DOC Added inconsistent preprocessing to pitfalls (scikit-learn#17114)

skeller88 · web-flow · commit 41fd8aa92e5e · 2020-10-14T23:54:01.000+11:00
diff --git a/doc/common_pitfalls.rst b/doc/common_pitfalls.rst
@@ -15,6 +15,61 @@ anti-patterns that occur when using scikit-learn. It provides
 examples of what **not** to do, along with a corresponding correct
 example.
 
+Inconsistent preprocessing
+==========================
+
+scikit-learn provides a library of :ref:`data-transforms`, which
+may clean (see :ref:`preprocessing`), reduce
+(see :ref:`data_reduction`), expand (see :ref:`kernel_approximation`)
+or generate (see :ref:`feature_extraction`) feature representations.
+If these data transforms are used when training a model, they also
+must be used on subsequent datasets, whether it's test data or
+data in a production system. Otherwise, the feature space will change,
+and the model will not be able to perform effectively.
+
+For the following example, let's create a synthetic dataset with a
+single feature::
+
+    
+    
+    from sklearn.datasets import make_regression
+    >>> from sklearn.model_selection import train_test_split
+    ...
+    >>> random_state = 42
+    >>> X, y = make_regression(random_state=random_state, n_features=1, noise=1)

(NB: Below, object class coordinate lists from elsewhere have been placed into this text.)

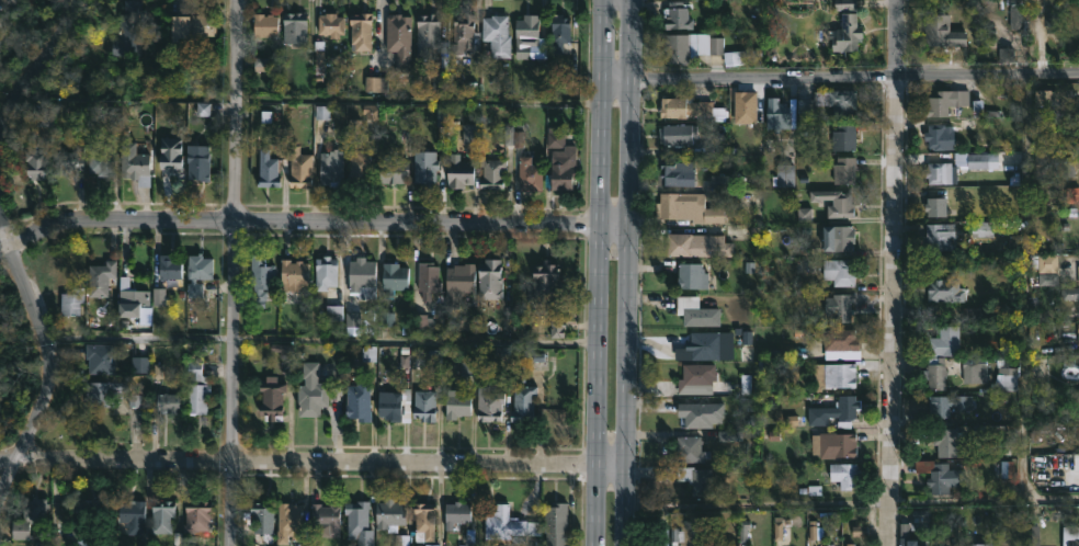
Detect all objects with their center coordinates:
road: (5, 12)
building: (678, 15)
building: (1017, 19)
building: (332, 23)
building: (846, 23)
building: (194, 24)
building: (266, 24)
building: (129, 27)
building: (295, 28)
building: (361, 31)
building: (560, 31)
building: (463, 32)
building: (428, 33)
building: (942, 33)
building: (498, 35)
building: (530, 37)
building: (400, 38)
building: (691, 46)
road: (35, 64)
road: (839, 76)
building: (1047, 99)
road: (127, 100)
building: (945, 101)
road: (418, 103)
building: (829, 103)
building: (745, 106)
building: (691, 110)
building: (778, 114)
building: (678, 133)
building: (942, 136)
building: (845, 137)
building: (715, 143)
building: (102, 156)
building: (68, 160)
building: (976, 160)
building: (198, 161)
building: (36, 163)
building: (135, 166)
building: (360, 166)
building: (297, 167)
building: (331, 168)
building: (426, 168)
building: (565, 168)
building: (395, 169)
building: (268, 170)
building: (845, 170)
building: (492, 172)
building: (941, 172)
building: (461, 173)
building: (678, 173)
building: (530, 174)
building: (784, 174)
building: (836, 201)
building: (687, 207)
building: (938, 209)
road: (310, 221)
building: (940, 235)
building: (841, 237)
building: (696, 246)
building: (170, 267)
building: (1045, 269)
building: (326, 272)
road: (596, 272)
building: (842, 272)
road: (892, 272)
road: (235, 273)
road: (626, 273)
building: (198, 274)
building: (294, 274)
building: (260, 277)
building: (363, 277)
building: (694, 277)
building: (102, 278)
building: (396, 278)
building: (428, 280)
building: (491, 280)
building: (459, 283)
building: (545, 283)
building: (945, 289)
road: (1027, 291)
building: (133, 301)
building: (72, 302)
building: (839, 306)
building: (696, 311)
building: (838, 339)
building: (954, 341)
road: (319, 343)
building: (703, 346)
road: (44, 355)
building: (101, 358)
building: (142, 367)
building: (974, 369)
building: (840, 374)
building: (936, 376)
building: (697, 379)
building: (1007, 379)
building: (198, 387)
building: (313, 389)
building: (105, 392)
building: (273, 400)
building: (137, 401)
building: (359, 401)
building: (523, 401)
building: (170, 402)
building: (458, 404)
building: (490, 404)
building: (948, 404)
building: (425, 405)
building: (395, 406)
building: (836, 411)
building: (696, 414)
building: (1075, 430)
building: (949, 442)
building: (835, 444)
building: (692, 450)
road: (311, 463)
building: (846, 474)
building: (939, 476)
building: (696, 478)
road: (851, 508)
building: (457, 514)
building: (390, 515)
building: (89, 516)
building: (132, 516)
building: (199, 516)
building: (263, 517)
building: (165, 519)
building: (326, 520)
building: (921, 520)
building: (424, 521)
building: (25, 522)
building: (289, 522)
building: (359, 523)
building: (557, 524)
building: (504, 525)
building: (905, 534)
building: (402, 540)
building: (1074, 543)
building: (433, 544)
building: (851, 544)
building: (981, 544)
building: (922, 545)

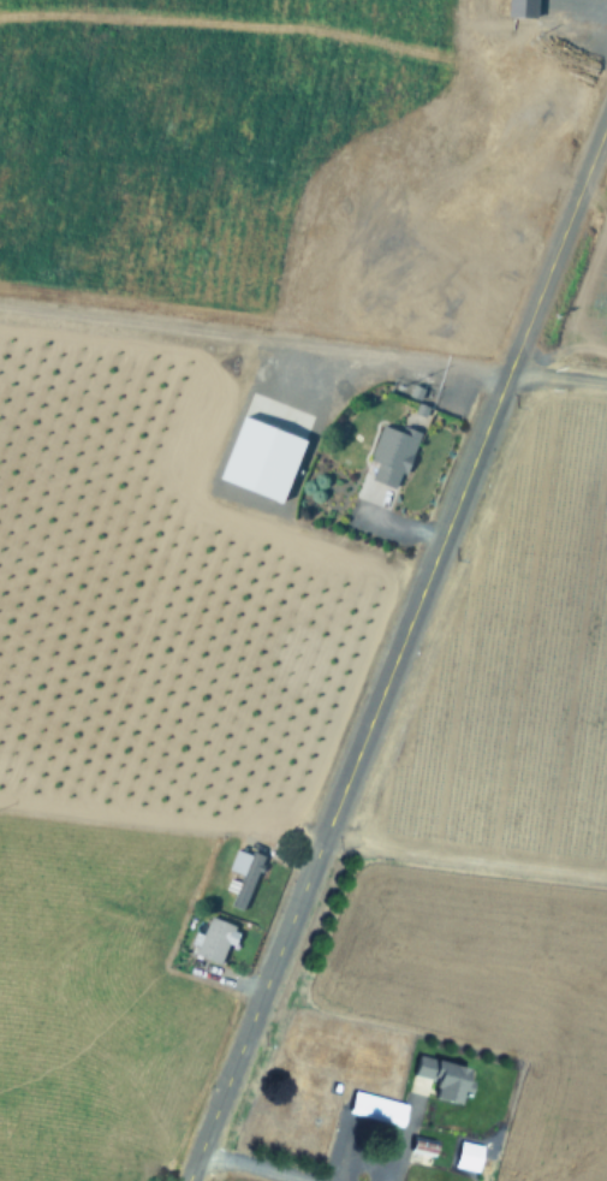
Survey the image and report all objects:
road: (549, 48)
road: (407, 364)
road: (557, 374)
building: (390, 456)
crop: (218, 478)
road: (398, 651)
crop: (476, 854)
building: (244, 875)
building: (215, 939)
building: (443, 1077)
building: (378, 1105)
building: (424, 1144)
building: (469, 1154)
road: (365, 1160)
road: (254, 1166)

+    >>> X_train, X_test, y_train, y_test = train_test_split(
+    ... X, y, test_size=0.4, random_state=random_state)
+
+**Wrong**
+
+The train dataset is scaled, but not the test dataset, so model
+performance on the test dataset is worse than expected::
+
+    >>> from sklearn.metrics import mean_squared_error
+    >>> from sklearn.linear_model import LinearRegression
+    >>> from sklearn.preprocessing import StandardScaler
+    ...
+    >>> scaler = StandardScaler()
+    >>> X_train_transformed = scaler.fit_transform(X_train)
+    >>> model = LinearRegression().fit(X_train_transformed, y_train)

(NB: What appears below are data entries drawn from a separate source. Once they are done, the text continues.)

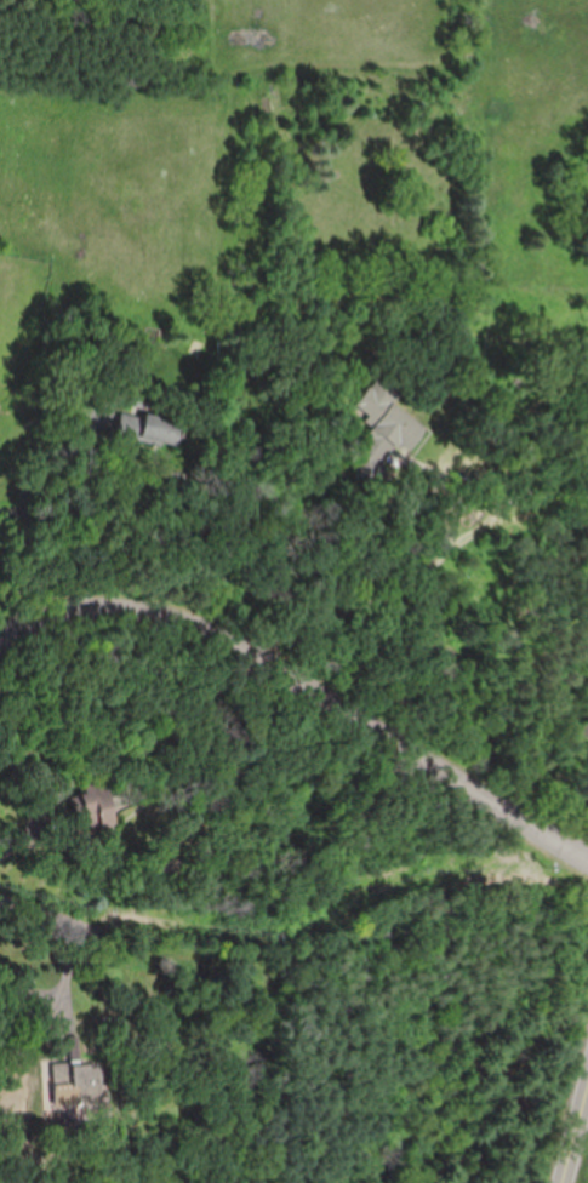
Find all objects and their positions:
building: (148, 428)
building: (380, 441)
road: (24, 499)
road: (400, 583)
road: (308, 685)
building: (93, 797)
road: (65, 939)
building: (75, 1076)
road: (580, 1150)

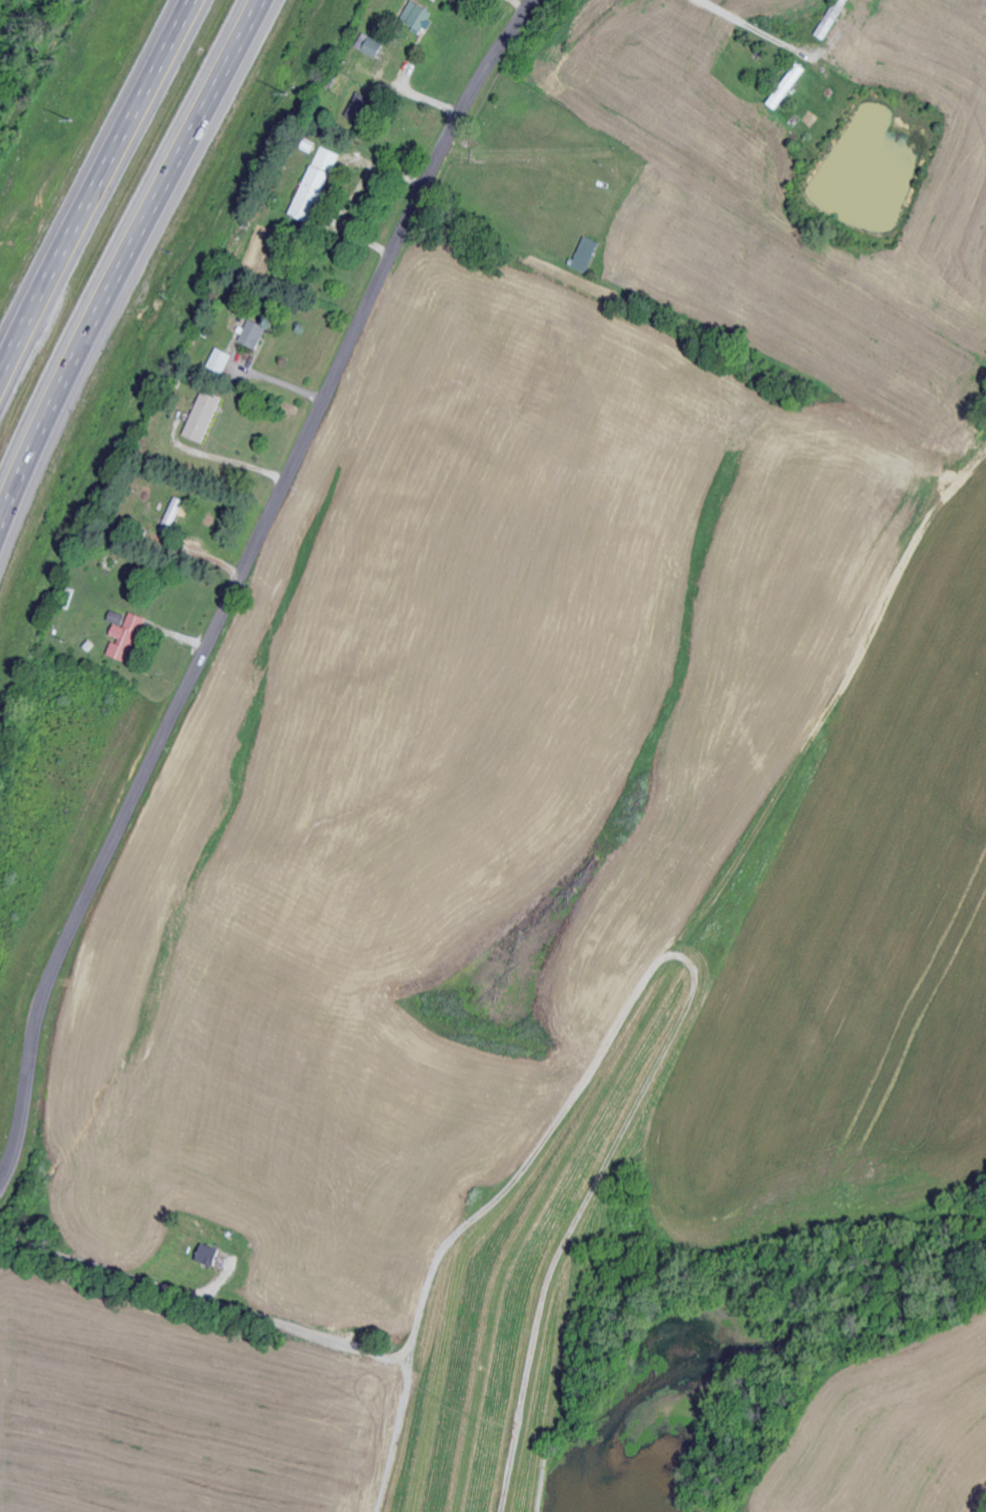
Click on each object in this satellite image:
building: (418, 14)
building: (832, 18)
road: (755, 30)
building: (370, 43)
building: (316, 183)
road: (92, 186)
road: (124, 259)
building: (256, 333)
building: (221, 359)
road: (273, 379)
building: (205, 415)
road: (233, 460)
building: (173, 514)
road: (238, 573)
building: (127, 637)
building: (210, 1254)
dam: (529, 1272)
road: (161, 1280)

+    >>> mean_squared_error(y_test, model.predict(X_test))
+    62.80...
+
+**Right**
+
+A :class:`Pipeline <sklearn.pipeline.Pipeline>` makes it easier to chain
+transformations with estimators, and reduces the possibility of
+forgetting a transformation::
+
+    >>> from sklearn.pipeline import make_pipeline
+    ...
+    >>> model = make_pipeline(StandardScaler(), LinearRegression())
+    >>> model.fit(X_train, y_train)
+    Pipeline(steps=[('standardscaler', StandardScaler()),
+                    ('linearregression', LinearRegression())])

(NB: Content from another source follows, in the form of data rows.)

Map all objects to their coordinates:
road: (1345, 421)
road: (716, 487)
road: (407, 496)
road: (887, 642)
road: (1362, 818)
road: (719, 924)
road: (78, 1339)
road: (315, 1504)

+    >>> mean_squared_error(y_test, model.predict(X_test))
+    0.90...
+
 .. _data_leakage:
 
 Data leakage
@@ -170,4 +225,4 @@ Below are some tips on avoiding data leakage:
 * The scikit-learn :ref:`pipeline <pipeline>` is a great way to prevent data
   leakage as it ensures that the appropriate method is performed on the
   correct data subset. The pipeline is ideal for use in cross-validation
-  and hyper-parameter tuning functions.
+  and hyper-parameter tuning functions.